Do hazelnuts need full sun, or will they still fruit in partial shade?

They will grow in light shade, but flowering and nut set can drop noticeably. For the best chance of consistent cropping, aim for full sun for much of the day, and if you are choosing between two spots, pick the sunnier one even if it means slightly less shelter.

What soil should I use, and is drainage more important than fertility?

Drainage matters more than fertility. Hazel tolerates many soil types including chalk, clay, loam, and sand, but waterlogged ground is the main problem for nut production and plant health. If your site tends to stay wet, improve drainage or choose a higher, better-drained location.

How far apart should I space hazel if I want a managed nut bush hedge or orchard-style planting?

For managed nut bushes, spacing of about 4 to 5 metres between plants is a good rule of thumb. This helps air circulation (which reduces mildew severity), gives space for renewal pruning, and avoids excessive shading between neighboring bushes.

When is the best time to prune for nut production, and what should I avoid?

For a goblet-shaped, productive bush, prune in late January through February when catkins are releasing pollen, so you can clearly see flowering wood.
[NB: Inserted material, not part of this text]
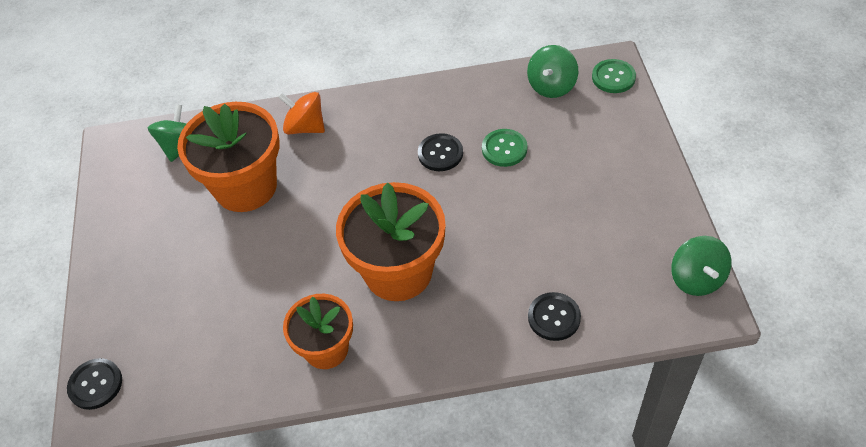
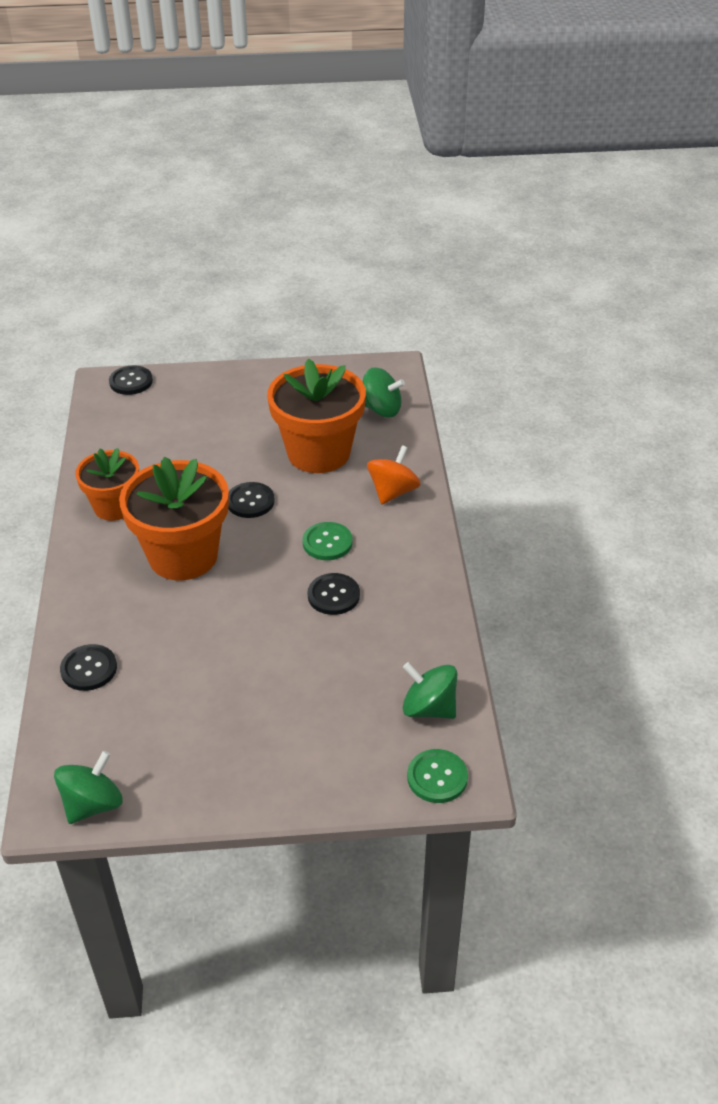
camera: 90 degrees right, 10 degrees down
(318, 231) = (250, 501): none -> black button
(504, 149) = (329, 651): green button -> green button (327, 542)
(696, 279) = (93, 804): green spinning top -> green spinning top turned 135 degrees clockwise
Avoid pruning too early in winter when severe cold is still possible, and avoid cutting later when female flowers are fully open because you can remove receptive flowering wood.
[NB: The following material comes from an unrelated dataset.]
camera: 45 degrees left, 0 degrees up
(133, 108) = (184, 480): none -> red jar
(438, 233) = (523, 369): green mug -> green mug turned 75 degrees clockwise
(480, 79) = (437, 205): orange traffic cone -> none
Should I prune in autumn instead of winter?

Autumn pruning is generally a bad idea for nut production because it can stimulate new growth that is more vulnerable to cold, and you may miss the “see the flowering wood” window. If you must do any work outside winter, limit it to light tidy-ups rather than structural cuts.

How do I protect hazelnuts from squirrels without ruining the crop or making harvest harder?

Nets placed over bushes in late August help, ideally before nuts start becoming tempting to squirrels. Secure netting so it does not sag and trap branches in a way that damages shoots, and plan your harvest path so you can remove nuts efficiently when they start to ripen.

If my nuts ripen late or do not fill out fully, what are the best fixes?

Start with site warmth. A south-facing slope or a position sheltered by a wall can add meaningful heat. Also consider earlier-ripening cultivars (like Cosford) if you are in a cooler, higher, or more exposed area where the growing season is shorter.

Are hazelnut weevil and big bud mite problems for young plants, or only older ones?

Hazelnut weevil can become an issue in established plantings, but scouting is still smart once bushes start producing. Big bud mite is usually spotted in winter by swollen, rounded buds, and you can reduce damage by removing affected buds or shoots early before infestations build up.

What should I do after I harvest, and when do I stop leaving nuts on the bush?

Harvest when nuts are ripe and before heavy natural drop turns into losses to wildlife. After harvest, remove and dispose of any visibly damaged nuts promptly, since they can carry over pests like weevil larvae. If you leave nuts for weeks, you increase both squirrel pressure and pest carryover.